Mothers of Invention

“Necessity is the mother of invention,” goes the proverb.  A gender neutral variant occurs in Plato’s Republic.  By the Sixteenth Century though, the proverb was established in both English and Latin with Necessity having a female persona.

               Sixty years ago, the post office of my Ohio childhood installed a curbside mail box with a chute.  My mother observed that although the drop box was an improvement, it required a 5’ 4” woman like her to put the car in “Park,” slide across the bench seat, over the transmission hump and reach an uncomfortable distance to deposit mail. So she wrote a letter to the local newspaper saying that.  The postmaster thereupon reconfigured his parking lot to place the drop box on the driver’s side of a newly created drop-off lane. 

                Another of my mother’s wished-for improvements was a kitchen shower stall.  She said a mother with small children should be able to finish dinner, step into the stall with her child(ren), draw a circular curtain hung from an overhead track, disrobe, pull the chain connected to an overhead water tank, and wash off food that found its way onto clothes or body parts other than kids’ mouths, with a drain in the center of the floor to catch the runoff. 

                The point of the examples is that useful devices women might create are off the radar of businessmen who lead new product initiatives and experience the world differently.  Stated simply, women remain underrepresented in the innovation economy and our world is poorer for it.

                This truth came to mind as I read a white paper, “Manufacturing a High-Wage Ohio,” published by The Century Foundation.  The paper’s author, Michael Shields, identifies troubling trends:

  •        “Despite dramatic job losses, Ohio grew its share of the nation’s manufacturing workforce over the past quarter-century, as manufacturing jobs became more concentrated in the [Midwest] region.”

  •        “Ohio was once among the nation’s wealthiest states . . . .  Yet, Ohio is no longer a destination [for people or companies]—the state’s growth rate has lagged the nation’s by three quarters since the Great Recession.  Ohio’s cities are actually shrinking.”

  •         “Wage growth in Ohio has been nearly flat for nearly four decades.  Since 1979, the bottom 60 percent of workers has lost ground compared to their counterparts a generation ago.”

  •        “While manufacturing remains a better paying sector, factory wages have not kept pace with economic growth, and the manufacturing premium—the wage bump that manufacturing workers receive above other wage-earners—has shrunken.”

  •        “Advanced manufacturing industries hold enhanced potential to create good jobs . . . .  Yet the trends in advanced manufacturing jobs spell trouble for Ohio [because the rate of loss of these jobs (43% since 1990) exceeds the rate of loss of other manufacturing jobs (30%)].  Policymakers should be deeply concerned with the long-term viability of manufacturing jobs in general, but especially of advanced manufacturing jobs.”

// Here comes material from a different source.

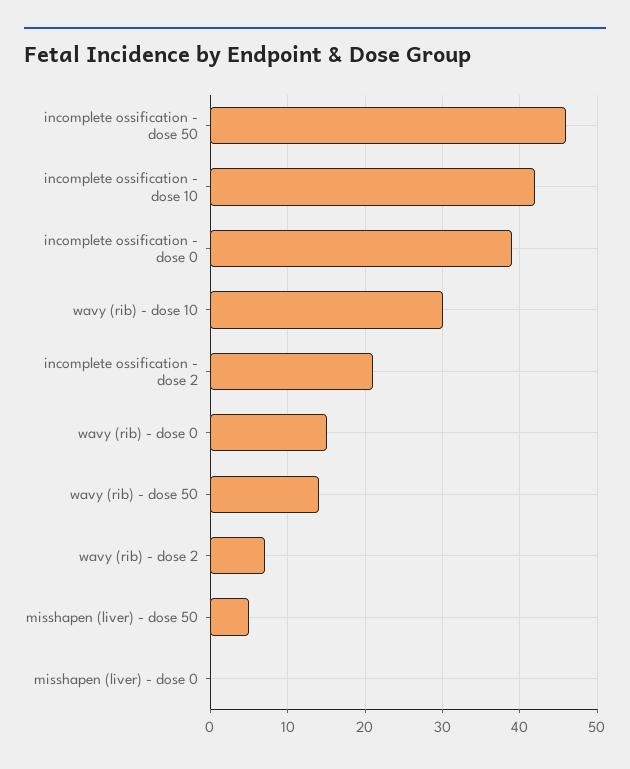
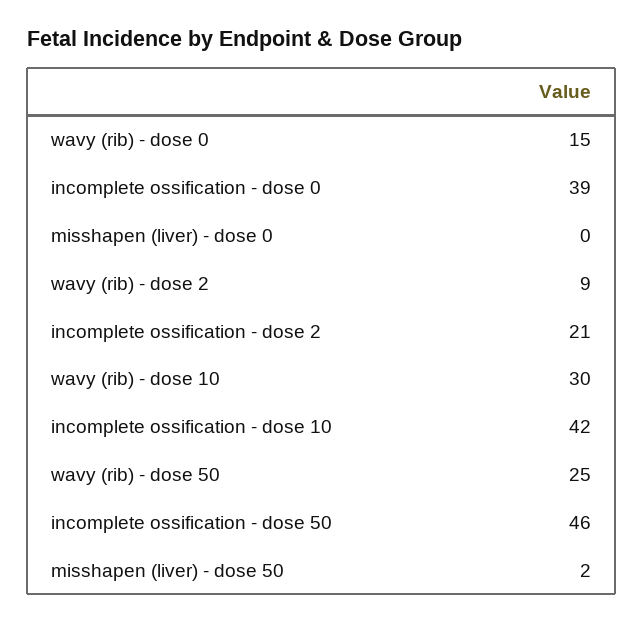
wavy (rib) - dose 50: 14 -> 25
wavy (rib) - dose 2: 7 -> 9
misshapen (liver) - dose 50: 5 -> 2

The causes of these trends are firmly established and durable.  They include automation, foreign competition, government currency manipulation and corporate capital allocation in favor of rapidly growing emerging markets.  For example, Midwest-stalwart Caterpillar, Inc., today has 76 manufacturing plants overseas compared to 62 plants in the U.S.  Since building its first plant in China in 1994, CAT now has 25 plants there.

Plato’s wisdom about necessity mothering invention should guide us.  Ohio remains a prolific center of innovation.  Residents of its principal cities and Pittsburgh created the fifth largest number of patents issued in the United States since 2000.  Only cities in California, Boston and New York City surpass the Ohio/Pittsburgh cohort. 

What if women had greater material incentives and technical support to invent new products?  What would they create that we men overlook? 

Ohio state government has an active economic development team, Jobs Ohio, funded by sales tax on liquor.  Of nine Jobs Ohio directors, one is a woman.  Of five regional staff team leaders, one is a woman.  Of the 11 industry teams, two (military and government, and healthcare) are led by women.

Asian and European business cultures prefer men over women to an even greater degree than American business culture.  So why not turn that to our advantage by incentivizing American women to create, patent and commercialize more products? 

Ohio participates in the Invention Convention, a nonprofit organization intended to nurture children’s interests in innovation. https://inventionconvention.org/ohio/about/invention-convention-worldwide.  Why not do more to encourage adult women to be innovators?

We cannot reclaim an economy in which hundreds of thousands of men and women earn top tier wages and salaries by operating tools and machines to mass produce goods. That era is over. Computer programmed machines, wherever located, are more efficient and require fewer operators. We can, however, harness the brain power of all our citizens to invent and patent-protect useful tools for living in our time. That is the necessity we face.